Hark by John R Gordon – a new twist on folk horror

I recently read John R Gordon’s new novel Hark set in a racially divided Southern US town – a world I’ve never experienced. But something about the book chimed with me far beyond getting wrapped up with the story and characters.

It took me till I’d finished the book (no spoilers) to work out that – for me at least – it has a huge amount in common with some of the folk horror films and books I’ve always enjoyed. And while Hark is light years in subject matter from The Wicker Man, The Stone Tape or the stories of MR James, it uses elements of folk and supernatural in similar ways to draw the reader into the narrative and leave them with a sense of unease and a corruption of time.

Hark starts the night a statue of a Confederate colonel is torn down in the center of a dying, opioid-scarred and racially divided Southern town. It’s also the night two gay teenagers meet and start to fall in love. White working class Cleve is broke and drifting into criminality while black, bourgeois Roe is alienated and rebellious. They meet and slowly come to have feelings for one another.

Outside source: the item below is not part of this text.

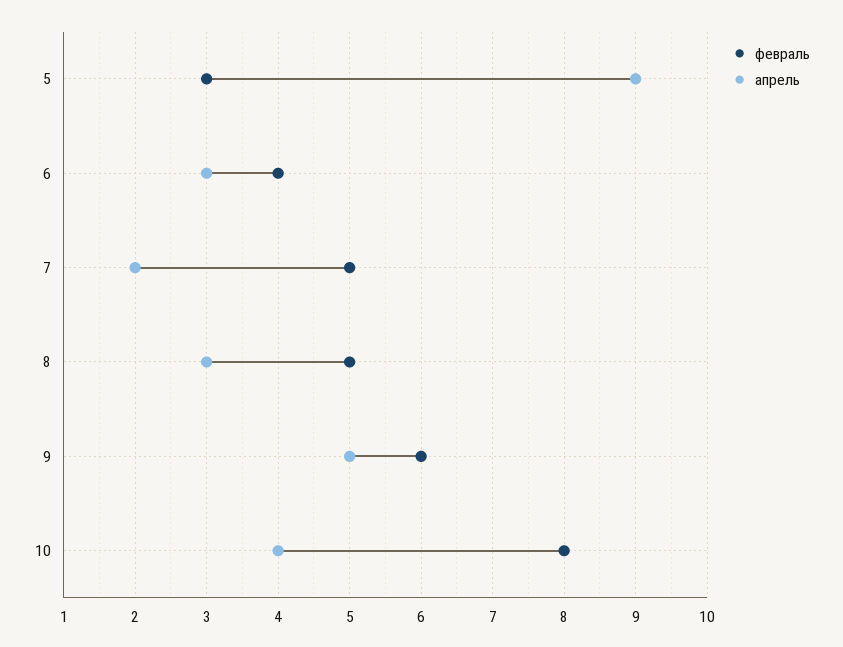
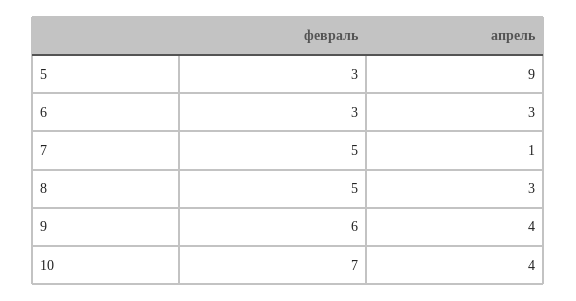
февраль, 6: 4 -> 3
апрель, 7: 2 -> 1
апрель, 9: 5 -> 4
февраль, 10: 8 -> 7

But when the young men’s relationship looks set to move to another level they’re interrupted by Hark, a mysterious Black vagrant who seems to possess supernatural powers, and takes them on a strange journey into the past.

The introduction of Hark as a character (no spoilers) adds a beautiful dimension to the story, and this is where the folk horror element comes into play, for me at least. The characters of Roe and Cleve are reckoning with the horrors of the past, and suddenly the past is there in front of them in the shape of this stranger. We explore this past with them, and learn of its injustices and how human experience is a continuum. Suddenly the normal rules of the world no longer apply.

A common element of folk horror seems to be the past coming back to reckon with us in the present (the pagan rituals of The Wicker Man, evil ghostly presences in The Stone Tape, an ancient satanic group in Kill List) – and in Hark this happens through the lens of segregationist politics and racial injustice.

It made me realise that folk horror isn’t just quaint pagan rituals in the English countryside, vengeful ghosts and stone circles – it’s a sense that any injustices and horrors of the past coming rushing back to meet us in the present day is terrifying. We have to face what we’ve done previously as a society, and where we came from. Even if we have no personal direct connection with that past – in this case, the segregated Southern US states. The common thread is man’s inhumanity to man – and that’s the stuff of the most powerful horror.

Hark isn’t a horror novel by any stretch, but it employs the supernatural to get its message across in an arresting way.

Once I’d finished it, I disappeared down a folk horror wormhole (there’s a title for some fan-fiction). Adam Scovell’s book Folk Horror – Hours Dreadful and Things Strange collects together the most common folk horror staples of the past 100 years, attempting to draw a definition of the sub-genre.

Scovell says in reference to The Wicker Man (and folk horror in general) ‘…the law/lore of Folk Horror; that fear supplanted into communities comes back to haunt those who sowed its first seeds’.

Hark illustrates this point beautifully – the direct result of one of the worst atrocities ever committed by human beings.